How God Became God: What Scholars Are Really Saying About God and the Bible by Richard M. Smoley
Author:Richard M. Smoley [Smoley, Richard M.]
Language: eng
Format: epub
Publisher: Penguin Publishing Group
Published: 2016-06-06T23:00:00+00:00
The Apocalyptic Jesus
In the discussion of Jesus’s teachings above, I have taken the Gospels’ evidence about Jesus more or less at face value. That’s because I think his teachings as described up to this point are reasonably clear. Maybe Jesus didn’t say every last thing in the Sermon on the Mount. Maybe some of the parables about the kingdom of heaven don’t go back to him. Maybe some of the denunciations of the scribes and Pharisees were tacked on later. But the basic message comes out the same.

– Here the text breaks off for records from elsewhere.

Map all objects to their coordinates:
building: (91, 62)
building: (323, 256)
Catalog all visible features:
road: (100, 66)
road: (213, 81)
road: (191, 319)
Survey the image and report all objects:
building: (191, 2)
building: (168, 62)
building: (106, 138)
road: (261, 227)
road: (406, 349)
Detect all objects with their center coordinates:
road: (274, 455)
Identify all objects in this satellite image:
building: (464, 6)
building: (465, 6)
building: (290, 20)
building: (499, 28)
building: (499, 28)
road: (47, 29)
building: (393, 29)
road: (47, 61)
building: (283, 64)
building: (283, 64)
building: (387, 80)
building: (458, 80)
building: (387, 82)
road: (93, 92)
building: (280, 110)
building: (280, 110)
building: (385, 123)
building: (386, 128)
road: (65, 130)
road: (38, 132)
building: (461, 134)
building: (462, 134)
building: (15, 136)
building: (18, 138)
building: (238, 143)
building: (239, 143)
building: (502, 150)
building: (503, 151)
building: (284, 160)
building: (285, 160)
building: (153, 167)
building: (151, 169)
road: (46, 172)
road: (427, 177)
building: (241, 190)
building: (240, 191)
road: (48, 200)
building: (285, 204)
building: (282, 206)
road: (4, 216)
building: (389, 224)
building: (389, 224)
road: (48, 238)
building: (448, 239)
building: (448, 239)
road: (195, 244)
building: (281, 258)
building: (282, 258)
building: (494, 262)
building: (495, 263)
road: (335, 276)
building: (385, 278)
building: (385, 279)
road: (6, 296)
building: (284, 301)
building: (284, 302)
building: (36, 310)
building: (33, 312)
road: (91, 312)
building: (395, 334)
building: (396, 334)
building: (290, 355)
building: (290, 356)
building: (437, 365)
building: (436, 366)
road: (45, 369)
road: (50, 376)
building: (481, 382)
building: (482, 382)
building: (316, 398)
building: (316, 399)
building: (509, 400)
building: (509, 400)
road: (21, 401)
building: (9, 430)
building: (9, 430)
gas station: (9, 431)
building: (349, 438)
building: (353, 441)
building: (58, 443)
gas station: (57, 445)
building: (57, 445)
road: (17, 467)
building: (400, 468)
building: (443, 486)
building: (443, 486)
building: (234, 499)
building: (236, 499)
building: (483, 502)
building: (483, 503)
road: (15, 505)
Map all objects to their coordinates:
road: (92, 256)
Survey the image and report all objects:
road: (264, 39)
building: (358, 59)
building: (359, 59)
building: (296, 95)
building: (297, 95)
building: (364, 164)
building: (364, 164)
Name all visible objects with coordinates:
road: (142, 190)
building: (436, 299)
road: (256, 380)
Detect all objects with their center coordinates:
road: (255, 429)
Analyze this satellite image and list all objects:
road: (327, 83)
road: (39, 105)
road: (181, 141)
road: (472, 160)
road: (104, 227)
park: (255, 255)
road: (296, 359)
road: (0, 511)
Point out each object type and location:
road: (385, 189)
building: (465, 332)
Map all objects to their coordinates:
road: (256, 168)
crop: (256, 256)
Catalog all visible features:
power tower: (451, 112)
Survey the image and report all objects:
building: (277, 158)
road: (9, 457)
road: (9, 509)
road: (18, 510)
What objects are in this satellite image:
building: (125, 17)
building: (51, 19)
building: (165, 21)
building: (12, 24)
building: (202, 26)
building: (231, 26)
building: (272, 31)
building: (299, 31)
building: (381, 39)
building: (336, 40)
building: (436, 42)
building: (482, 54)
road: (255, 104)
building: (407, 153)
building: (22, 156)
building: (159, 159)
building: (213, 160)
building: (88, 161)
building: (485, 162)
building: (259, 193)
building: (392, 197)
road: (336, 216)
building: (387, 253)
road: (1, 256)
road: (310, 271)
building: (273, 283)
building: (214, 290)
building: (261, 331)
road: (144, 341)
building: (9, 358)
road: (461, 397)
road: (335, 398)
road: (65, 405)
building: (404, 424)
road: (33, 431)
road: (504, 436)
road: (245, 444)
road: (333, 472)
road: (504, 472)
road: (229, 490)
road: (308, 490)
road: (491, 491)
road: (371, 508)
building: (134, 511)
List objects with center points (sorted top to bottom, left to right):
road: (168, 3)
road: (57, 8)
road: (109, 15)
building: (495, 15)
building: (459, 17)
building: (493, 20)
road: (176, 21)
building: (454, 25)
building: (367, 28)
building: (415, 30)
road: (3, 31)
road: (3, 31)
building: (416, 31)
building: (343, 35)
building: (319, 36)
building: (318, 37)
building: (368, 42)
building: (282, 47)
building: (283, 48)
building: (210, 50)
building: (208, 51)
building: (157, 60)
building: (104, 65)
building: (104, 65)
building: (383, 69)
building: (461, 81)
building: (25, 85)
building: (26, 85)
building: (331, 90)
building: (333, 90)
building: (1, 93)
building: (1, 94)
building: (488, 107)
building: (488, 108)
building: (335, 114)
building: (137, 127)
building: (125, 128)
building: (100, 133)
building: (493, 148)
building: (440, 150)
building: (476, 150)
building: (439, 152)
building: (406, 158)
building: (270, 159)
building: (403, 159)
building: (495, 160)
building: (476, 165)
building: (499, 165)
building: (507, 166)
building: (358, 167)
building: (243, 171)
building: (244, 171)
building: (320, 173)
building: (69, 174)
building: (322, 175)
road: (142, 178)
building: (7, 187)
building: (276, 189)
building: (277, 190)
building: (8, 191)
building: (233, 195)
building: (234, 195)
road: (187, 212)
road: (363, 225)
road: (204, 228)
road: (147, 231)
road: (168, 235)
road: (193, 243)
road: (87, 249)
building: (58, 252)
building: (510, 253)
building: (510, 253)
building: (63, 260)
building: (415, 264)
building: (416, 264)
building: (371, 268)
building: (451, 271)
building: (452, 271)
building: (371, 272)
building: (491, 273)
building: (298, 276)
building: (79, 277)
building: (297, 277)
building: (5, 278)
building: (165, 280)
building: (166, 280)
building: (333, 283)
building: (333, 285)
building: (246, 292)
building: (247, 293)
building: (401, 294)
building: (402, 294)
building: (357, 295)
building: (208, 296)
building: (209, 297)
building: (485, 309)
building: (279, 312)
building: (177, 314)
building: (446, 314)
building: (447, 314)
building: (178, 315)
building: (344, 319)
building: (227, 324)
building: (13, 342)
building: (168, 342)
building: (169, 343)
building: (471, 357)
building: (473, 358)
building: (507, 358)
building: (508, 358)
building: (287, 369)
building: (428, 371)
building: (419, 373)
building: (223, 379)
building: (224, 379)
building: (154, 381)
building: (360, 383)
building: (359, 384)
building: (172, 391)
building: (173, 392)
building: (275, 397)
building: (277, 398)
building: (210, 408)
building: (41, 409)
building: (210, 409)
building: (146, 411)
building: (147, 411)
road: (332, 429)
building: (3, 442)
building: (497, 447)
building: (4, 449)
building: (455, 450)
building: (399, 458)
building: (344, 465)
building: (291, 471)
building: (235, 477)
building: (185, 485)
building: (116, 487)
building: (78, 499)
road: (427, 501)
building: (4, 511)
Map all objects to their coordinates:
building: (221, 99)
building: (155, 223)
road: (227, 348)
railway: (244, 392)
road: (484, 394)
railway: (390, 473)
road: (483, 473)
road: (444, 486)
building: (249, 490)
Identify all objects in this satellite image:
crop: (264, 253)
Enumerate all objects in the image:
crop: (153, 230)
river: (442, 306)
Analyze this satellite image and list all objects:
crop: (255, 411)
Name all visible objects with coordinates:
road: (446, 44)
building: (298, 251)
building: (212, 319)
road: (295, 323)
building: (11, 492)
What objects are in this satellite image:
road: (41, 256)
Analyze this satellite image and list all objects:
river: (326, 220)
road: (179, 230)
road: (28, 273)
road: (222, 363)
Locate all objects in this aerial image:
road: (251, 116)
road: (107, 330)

It will come out different only if you decide—for whatever reasons of your own—to eliminate a whole category of sayings, whether it is about the kingdom of heaven or about scribes and Pharisees or whatever else you pick. And this strikes me as being very high-handed with the evidence.
From here on, however, the problem becomes harder to sort out. Here what Jesus really said—as opposed to what was put into his mouth later—does make a great deal of difference to what one decides about his original teachings. And there is no authoritative external criterion for figuring out how much in the Gospels is genuine and how much was added. Thus the conclusions are going to have to be much more tentative.
To show what I mean, let’s turn to Jesus’s apocalyptic messages. The core of these messages is found in a section of the synoptic Gospels called the Apocalyptic Discourse. It is found in Matthew 24, Mark 13, and Luke 21. Scholars generally agree that Matthew and Luke relied on Mark’s account to write their own, so let’s take Mark.
You may remember that scholars generally date Mark to around AD 70. What’s their reasoning? Much of it relies on this chapter. If you were to read the thirteenth chapter of Mark completely fresh and without any preconceptions, you would probably come to this conclusion: Jesus was predicting a Roman invasion of Judea and the sack of the Temple, to be shortly followed by the end of the world.
Scholars do not, as a rule, believe that Jesus really made these predictions. They may have been vaticinia ex eventu (vaticinium ex eventu in the singular): supposed prophecies that were actually cooked up after the events they are supposed to predict.
Say that I want you to believe in a holy man who died in 1910. It would help my case considerably if I could get you to think he predicted the two world wars and the assassination of John F. Kennedy, along with the 9/11 debacle for good measure. So I might concoct some prophecies of this sort and put them in his mouth.
Today recordkeeping is good enough that this would be hard to accomplish. But in the first century, it would have been much easier.
Thus scholars date Mark to around AD 70 because it’s the most likely context for verses such as this one, where Jesus says about the Temple, “Seest thou these great buildings? there shall not be left one stone after another, that shall not be thrown down” (Mark 13:2).